BayesWave: Bayesian Inference for Gravitational Wave Bursts and Instrument Glitches

TL;DR

BayesWave introduces a Bayesian framework combining wavelet-based transient modeling and spectral noise modeling to improve detection of gravitational wave bursts amidst complex noise.

Contribution

It presents a novel multi-component Bayesian noise model that explicitly handles non-stationary and non-Gaussian noise in gravitational wave data.

Findings

Effective separation of signals from noise demonstrated

Robust detection of un-modeled transients achieved

Integrated noise and signal modeling improves sensitivity

Abstract

A central challenge in Gravitational Wave Astronomy is identifying weak signals in the presence of non-stationary and non-Gaussian noise.
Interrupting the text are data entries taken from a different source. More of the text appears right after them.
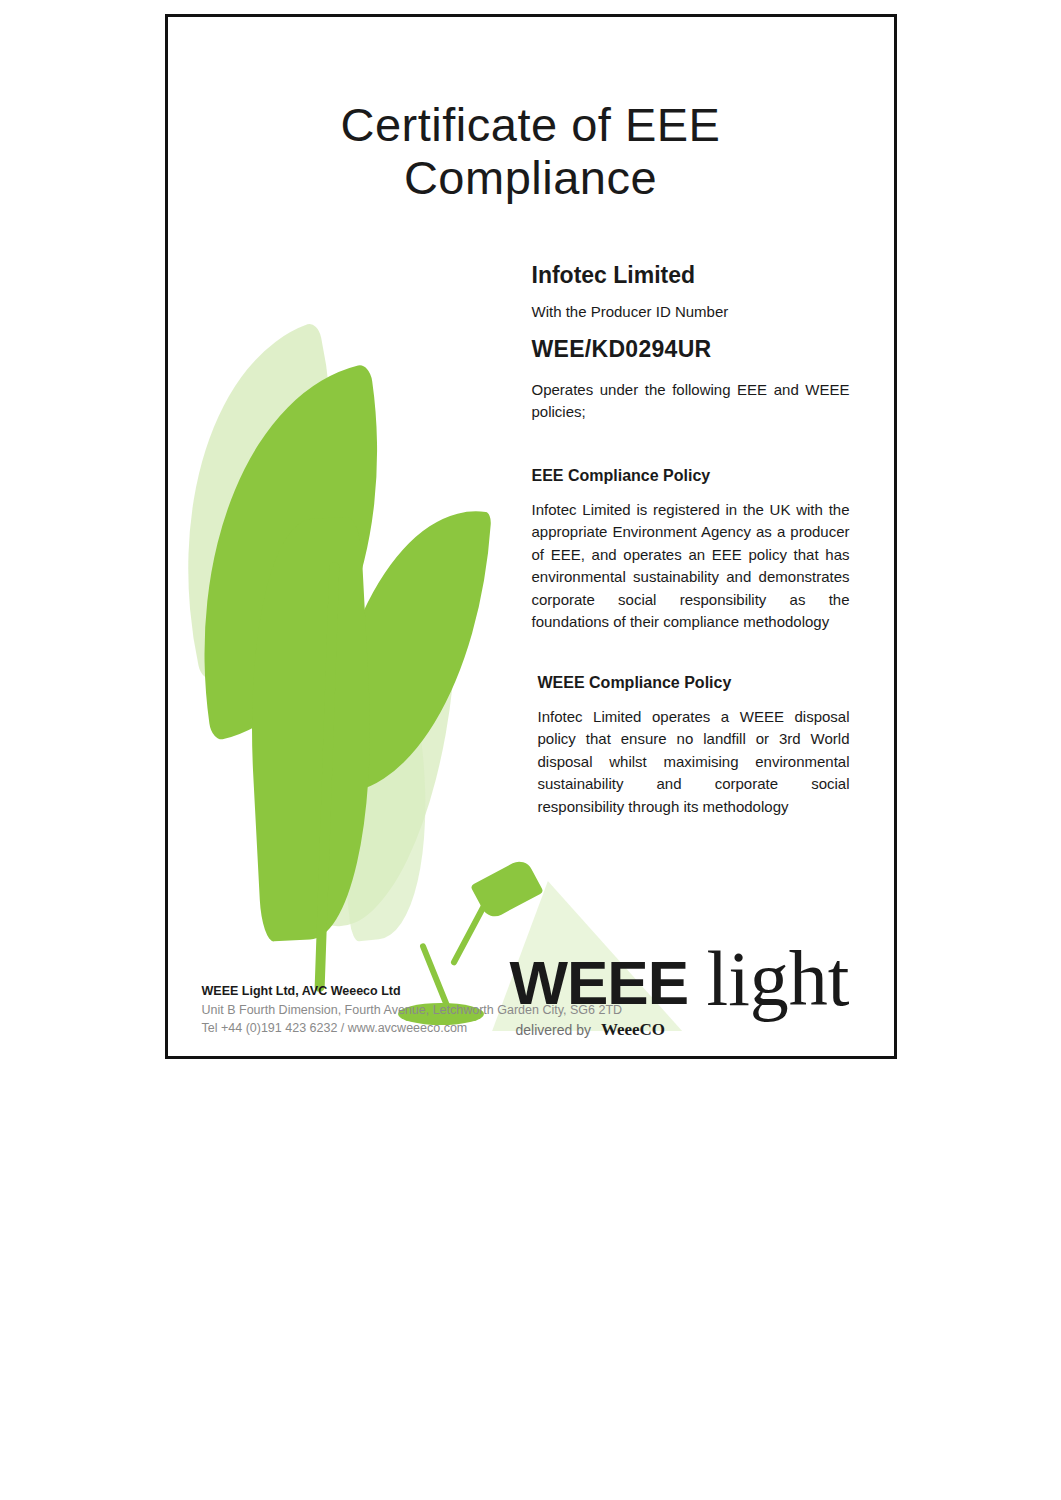Certificate of EEE Compliance
Infotec Limited
With the Producer ID Number
WEE/KD0294UR
Operates under the following EEE and WEEE policies;
EEE Compliance Policy
Infotec Limited is registered in the UK with the appropriate Environment Agency as a producer of EEE, and operates an EEE policy that has environmental sustainability and demonstrates corporate social responsibility as the foundations of their compliance methodology
WEEE Compliance Policy
Infotec Limited operates a WEEE disposal policy that ensure no landfill or 3rd World disposal whilst maximising environmental sustainability and corporate social responsibility through its methodology
WEEE light delivered by WeeeCO
WEEE Light Ltd, AVC Weeeco Ltd
Unit B Fourth Dimension, Fourth Avenue, Letchworth Garden City, SG6 2TD
Tel +44 (0)191 423 6232 / www.avcweeeco.com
The separation of gravitational wave signals from noise requires good models for both. When accurate signal models are available, such as for binary Neutron star systems, it is possible to make robust detection statements even when the noise is poorly understood. In contrast, searches for "un-modeled" transient signals are strongly impacted by the methods used to characterize the noise. Here we take a Bayesian approach and introduce a multi-component, variable dimension, parameterized noise model that explicitly accounts for non-stationarity and non-Gaussianity in data from interferometric gravitational wave detectors. Instrumental transients (glitches) and burst sources of gravitational waves are modeled using a Morlet-Gabor continuous wavelet frame. The number and placement of the wavelets is determined by a trans-dimensional Reversible Jump Markov Chain Monte Carlo algorithm. The Gaussian component of the noise and sharp line features in the noise spectrum are modeled using the BayesLine algorithm, which operates in concert with the wavelet model.